Your second URL https://api.github.com/repos/chaoss/grimoirelab-perceval/issues?accept=application/vnd.github.v3+json&state=open&since=2021-06-04T23:10:45Z there is no link because there are only 15 items, GitHub API returns 30 items per page by default. You can try again but by adding per_page=10 and you will see the Link field on the response.headers

Also you can add since to payload as payload = {"since": "2021-06-04T23:10:45Z"} and you will get the same result.

>>> resource_url = "https://api.github.com/repos/chaoss/grimoirelab-perceval/issues"
>>> payload = {"since": "2021-06-04T23:10:45Z", "per_page": 10}
>>> response = github_client.fetch(url=resource_url, payload=payload)
>>> print(response.headers)
{'Server': 'GitHub.com', 'Date': 'Wed, 15 Dec 2021 11:31:24 GMT', 'Content-Type': 'application/json; charset=utf-8', 'Cache-Control': 'public, max-age=60, s-maxage=60', 'Vary': 'Accept, Accept-Encoding, Accept, X-Requested-With', 'ETag': 'W/"75b5808cf43d21a03628c8ae2c3d36909dce4defc97d8f5c8a9b3d4c6fd9984d"', 'X-GitHub-Media-Type': 'github.v3; param=squirrel-girl-preview', 'Link': '<https://api.github.com/repositories/47415120/issues?since=2021-06-04T23%3A10%3A45Z&per_page=10&page=2>; rel="next", <https://api.github.com/repositories/47415120/issues?since=2021-06-04T23%3A10%3A45Z&per_page=10&page=2>; rel="last"', 'Access-Control-Expose-Headers': 'ETag, Link, Location, Retry-After, X-GitHub-OTP, X-RateLimit-Limit, X-RateLimit-Remaining, X-RateLimit-Used, X-RateLimit-Resource, X-RateLimit-Reset, X-OAuth-Scopes, X-Accepted-OAuth-Scopes, X-Poll-Interval, X-GitHub-Media-Type, Deprecation, Sunset', 'Access-Control-Allow-Origin': '*', 'Strict-Transport-Security': 'max-age=31536000; includeSubdomains; preload', 'X-Frame-Options': 'deny', 'X-Content-Type-Options': 'nosniff', 'X-XSS-Protection': '0', 'Referrer-Policy': 'origin-when-cross-origin, strict-origin-when-cross-origin', 'Content-Security-Policy': "default-src 'none'", 'Content-Encoding': 'gzip', 'X-RateLimit-Limit': '60', 'X-RateLimit-Remaining': '47', 'X-RateLimit-Reset': '1639569249', 'X-RateLimit-Resource': 'core', 'X-RateLimit-Used': '13', 'Accept-Ranges': 'bytes', 'Transfer-Encoding': 'chunked', 'X-GitHub-Request-Id': 'DAC6:5E16:247AEE:27AFA2:61B9D20B'}

As @jgbarah said use fetch_items for retrieving items with pagination.

I hope it helps you.

Best, Quan

jgbarah commented 2 years ago

Thanks, @zhquan !!

nhasabni commented 2 years ago

@zhquan @jgbarah Thanks for response. Got that the default number of items per page (30) was making the difference!

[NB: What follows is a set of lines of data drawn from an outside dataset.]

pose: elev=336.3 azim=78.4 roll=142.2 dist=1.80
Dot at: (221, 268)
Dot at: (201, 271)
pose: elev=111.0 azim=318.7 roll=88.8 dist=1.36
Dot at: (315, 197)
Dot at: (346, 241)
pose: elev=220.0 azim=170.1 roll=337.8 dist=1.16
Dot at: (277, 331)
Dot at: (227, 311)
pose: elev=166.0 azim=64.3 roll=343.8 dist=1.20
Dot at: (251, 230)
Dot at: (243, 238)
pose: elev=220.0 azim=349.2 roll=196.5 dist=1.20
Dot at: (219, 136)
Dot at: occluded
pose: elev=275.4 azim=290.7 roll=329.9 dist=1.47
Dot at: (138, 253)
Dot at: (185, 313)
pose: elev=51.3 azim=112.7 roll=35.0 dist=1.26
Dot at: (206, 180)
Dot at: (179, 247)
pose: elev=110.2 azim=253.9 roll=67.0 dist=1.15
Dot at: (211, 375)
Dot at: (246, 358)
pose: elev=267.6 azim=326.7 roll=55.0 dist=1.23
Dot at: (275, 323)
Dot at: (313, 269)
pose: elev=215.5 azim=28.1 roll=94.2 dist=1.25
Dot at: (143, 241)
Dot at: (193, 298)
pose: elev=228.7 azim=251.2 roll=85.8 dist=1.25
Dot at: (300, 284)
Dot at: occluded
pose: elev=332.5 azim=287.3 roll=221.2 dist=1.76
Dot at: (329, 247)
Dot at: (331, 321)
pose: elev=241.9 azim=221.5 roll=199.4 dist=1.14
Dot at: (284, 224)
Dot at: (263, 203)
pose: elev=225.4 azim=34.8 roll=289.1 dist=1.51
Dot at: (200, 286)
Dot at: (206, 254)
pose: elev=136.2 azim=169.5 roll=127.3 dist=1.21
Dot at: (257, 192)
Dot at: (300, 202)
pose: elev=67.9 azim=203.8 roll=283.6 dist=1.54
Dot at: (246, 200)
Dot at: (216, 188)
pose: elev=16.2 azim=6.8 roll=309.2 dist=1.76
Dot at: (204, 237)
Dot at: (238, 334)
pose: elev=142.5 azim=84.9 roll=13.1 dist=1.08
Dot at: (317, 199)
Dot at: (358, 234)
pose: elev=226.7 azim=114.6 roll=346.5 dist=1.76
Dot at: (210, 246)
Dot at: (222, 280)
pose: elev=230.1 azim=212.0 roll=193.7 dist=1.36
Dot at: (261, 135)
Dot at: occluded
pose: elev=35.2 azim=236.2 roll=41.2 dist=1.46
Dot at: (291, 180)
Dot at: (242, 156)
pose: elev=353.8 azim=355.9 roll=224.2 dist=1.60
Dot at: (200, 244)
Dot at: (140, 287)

jgbarah commented 2 years ago

Great! Can we close the issue then?

nhasabni commented 2 years ago

Yes.

vchrombie commented 2 years ago

Thanks for being a part of the discussion @nhasabni @jgbarah @zhquan Closing this issue since it is resolved. Feel free to open a new one incase of any doubt.